Rite Aid is mainly positioned in the Northeast, blanketing cities such as New York, Virginia Beach, and Philadelphia with locations. It extends out as far as Michigan and Kentucky, some stores sprinkled in Texas cities and in Grand Junction, Colorado, then has a wall of west coast stores.
Kohl's, meanwhile, is spread across all 50 states, with a number of locations in less population-dense states like North Dakota and Montana.
Essentially, Rite Aid represents an expansion into shipping products quicker in cities, while Kohl's is spread out to accommodate returns in states whose residents tend to physically shop rather than order online.
This is on top of Amazon becoming its own largest shipper: Axios reported that Amazon's own shipping and logistics network delivered more packages in 2019 than the United States Postal Service.
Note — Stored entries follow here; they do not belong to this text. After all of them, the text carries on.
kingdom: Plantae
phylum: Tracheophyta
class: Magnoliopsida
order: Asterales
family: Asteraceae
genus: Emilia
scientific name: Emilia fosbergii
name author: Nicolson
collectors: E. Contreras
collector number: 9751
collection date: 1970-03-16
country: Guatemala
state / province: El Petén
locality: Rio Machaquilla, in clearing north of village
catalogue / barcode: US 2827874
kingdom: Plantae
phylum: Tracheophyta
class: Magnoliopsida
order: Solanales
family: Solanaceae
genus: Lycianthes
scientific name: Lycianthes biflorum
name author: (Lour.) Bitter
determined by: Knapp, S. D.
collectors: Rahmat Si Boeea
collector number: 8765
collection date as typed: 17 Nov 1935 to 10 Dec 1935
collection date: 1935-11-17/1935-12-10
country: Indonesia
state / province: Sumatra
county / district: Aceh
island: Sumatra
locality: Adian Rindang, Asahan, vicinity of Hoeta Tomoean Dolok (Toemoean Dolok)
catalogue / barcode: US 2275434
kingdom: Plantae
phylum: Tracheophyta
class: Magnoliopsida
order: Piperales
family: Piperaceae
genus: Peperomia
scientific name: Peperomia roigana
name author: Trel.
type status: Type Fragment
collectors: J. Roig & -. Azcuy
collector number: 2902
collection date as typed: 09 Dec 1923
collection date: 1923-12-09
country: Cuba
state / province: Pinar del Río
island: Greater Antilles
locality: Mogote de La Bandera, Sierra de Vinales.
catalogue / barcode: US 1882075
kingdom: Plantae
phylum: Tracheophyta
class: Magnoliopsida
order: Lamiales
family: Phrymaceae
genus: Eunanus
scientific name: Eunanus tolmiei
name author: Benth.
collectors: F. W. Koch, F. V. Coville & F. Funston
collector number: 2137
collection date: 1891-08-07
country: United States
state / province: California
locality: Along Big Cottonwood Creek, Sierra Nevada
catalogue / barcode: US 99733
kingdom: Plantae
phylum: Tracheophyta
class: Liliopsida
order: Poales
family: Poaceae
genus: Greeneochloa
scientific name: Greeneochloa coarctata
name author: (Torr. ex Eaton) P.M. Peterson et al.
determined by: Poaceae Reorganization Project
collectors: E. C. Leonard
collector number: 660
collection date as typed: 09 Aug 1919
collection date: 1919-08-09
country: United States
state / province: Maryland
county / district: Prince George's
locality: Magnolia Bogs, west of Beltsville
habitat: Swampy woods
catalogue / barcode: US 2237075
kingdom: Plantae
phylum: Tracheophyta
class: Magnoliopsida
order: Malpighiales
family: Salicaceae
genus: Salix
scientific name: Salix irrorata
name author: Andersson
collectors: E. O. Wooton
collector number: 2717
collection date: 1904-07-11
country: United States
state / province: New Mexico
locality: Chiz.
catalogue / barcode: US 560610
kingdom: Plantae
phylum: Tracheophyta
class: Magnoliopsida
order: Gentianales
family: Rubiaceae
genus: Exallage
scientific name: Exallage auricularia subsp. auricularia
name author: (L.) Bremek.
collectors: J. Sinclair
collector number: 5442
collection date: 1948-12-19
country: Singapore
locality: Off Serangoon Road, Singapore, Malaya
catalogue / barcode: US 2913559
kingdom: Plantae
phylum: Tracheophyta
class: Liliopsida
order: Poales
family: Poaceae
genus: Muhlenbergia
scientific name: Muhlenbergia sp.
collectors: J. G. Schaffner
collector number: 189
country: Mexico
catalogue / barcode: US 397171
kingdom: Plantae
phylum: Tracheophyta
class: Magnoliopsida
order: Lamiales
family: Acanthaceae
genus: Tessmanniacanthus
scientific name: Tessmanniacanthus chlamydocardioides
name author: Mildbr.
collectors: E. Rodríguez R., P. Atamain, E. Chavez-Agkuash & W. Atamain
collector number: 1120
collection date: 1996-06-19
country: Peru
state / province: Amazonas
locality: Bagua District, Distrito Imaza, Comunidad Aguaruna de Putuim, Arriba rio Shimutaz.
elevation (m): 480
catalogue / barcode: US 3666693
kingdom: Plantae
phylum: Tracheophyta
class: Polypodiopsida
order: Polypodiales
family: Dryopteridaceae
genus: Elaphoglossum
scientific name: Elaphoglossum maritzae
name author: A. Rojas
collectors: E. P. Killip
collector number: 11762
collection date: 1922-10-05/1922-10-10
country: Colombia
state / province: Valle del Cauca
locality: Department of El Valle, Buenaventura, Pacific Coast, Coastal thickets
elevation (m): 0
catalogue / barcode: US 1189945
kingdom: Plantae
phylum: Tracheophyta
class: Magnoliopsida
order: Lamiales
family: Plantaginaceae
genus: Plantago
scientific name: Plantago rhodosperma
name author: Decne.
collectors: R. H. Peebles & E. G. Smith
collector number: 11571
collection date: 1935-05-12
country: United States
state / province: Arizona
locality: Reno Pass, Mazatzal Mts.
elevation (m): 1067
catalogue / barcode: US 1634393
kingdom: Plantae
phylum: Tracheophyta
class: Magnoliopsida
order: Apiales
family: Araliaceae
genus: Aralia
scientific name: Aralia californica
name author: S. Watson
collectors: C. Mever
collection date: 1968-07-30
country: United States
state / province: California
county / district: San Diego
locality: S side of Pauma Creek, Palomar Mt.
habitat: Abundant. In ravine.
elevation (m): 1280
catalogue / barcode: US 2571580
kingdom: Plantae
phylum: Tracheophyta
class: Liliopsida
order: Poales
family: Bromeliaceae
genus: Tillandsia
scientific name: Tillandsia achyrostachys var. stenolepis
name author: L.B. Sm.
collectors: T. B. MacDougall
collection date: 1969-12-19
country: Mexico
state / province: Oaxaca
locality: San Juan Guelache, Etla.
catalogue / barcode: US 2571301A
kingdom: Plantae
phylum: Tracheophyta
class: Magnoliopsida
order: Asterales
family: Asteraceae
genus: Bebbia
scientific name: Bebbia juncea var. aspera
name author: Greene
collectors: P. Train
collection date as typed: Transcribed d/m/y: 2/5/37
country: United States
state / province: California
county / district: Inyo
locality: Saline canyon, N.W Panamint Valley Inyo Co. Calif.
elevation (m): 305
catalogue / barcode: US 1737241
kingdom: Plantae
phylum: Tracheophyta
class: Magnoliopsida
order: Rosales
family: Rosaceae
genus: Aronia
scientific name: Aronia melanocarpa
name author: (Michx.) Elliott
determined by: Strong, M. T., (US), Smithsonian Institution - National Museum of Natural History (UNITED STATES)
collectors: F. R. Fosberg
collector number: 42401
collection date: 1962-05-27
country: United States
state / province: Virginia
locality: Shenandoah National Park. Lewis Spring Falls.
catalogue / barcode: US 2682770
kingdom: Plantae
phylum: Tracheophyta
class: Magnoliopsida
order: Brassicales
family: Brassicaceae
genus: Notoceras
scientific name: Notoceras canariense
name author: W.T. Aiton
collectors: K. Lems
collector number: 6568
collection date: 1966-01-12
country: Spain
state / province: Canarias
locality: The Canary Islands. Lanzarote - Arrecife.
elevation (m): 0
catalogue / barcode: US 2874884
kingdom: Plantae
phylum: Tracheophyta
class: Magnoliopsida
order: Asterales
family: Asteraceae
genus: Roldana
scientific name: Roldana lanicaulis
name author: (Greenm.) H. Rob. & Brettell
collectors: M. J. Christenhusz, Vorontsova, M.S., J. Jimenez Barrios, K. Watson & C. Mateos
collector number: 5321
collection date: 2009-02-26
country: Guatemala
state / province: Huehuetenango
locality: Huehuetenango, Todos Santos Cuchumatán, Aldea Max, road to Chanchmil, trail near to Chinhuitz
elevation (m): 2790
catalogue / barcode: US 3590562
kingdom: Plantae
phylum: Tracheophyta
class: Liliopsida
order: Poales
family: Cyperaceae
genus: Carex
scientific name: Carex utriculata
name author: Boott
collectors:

Meanwhile, Amazon hasn't rolled out its Counter service to all Rite Aid stores. That would represent a retail presence increase of over 3,500 locations, most of which are in coastal city markets like New York and Seattle.
But the infrastructure is now in place for Amazon to compete with the biggest big box retailers: Target ($TGT) and Walmart ($WMT) on their own battlefield: brick and mortar. While Amazon doesn't have the retail square footage of Walmart yet, Counter points to a future in which it would surpass both Target and Walmart on that metric.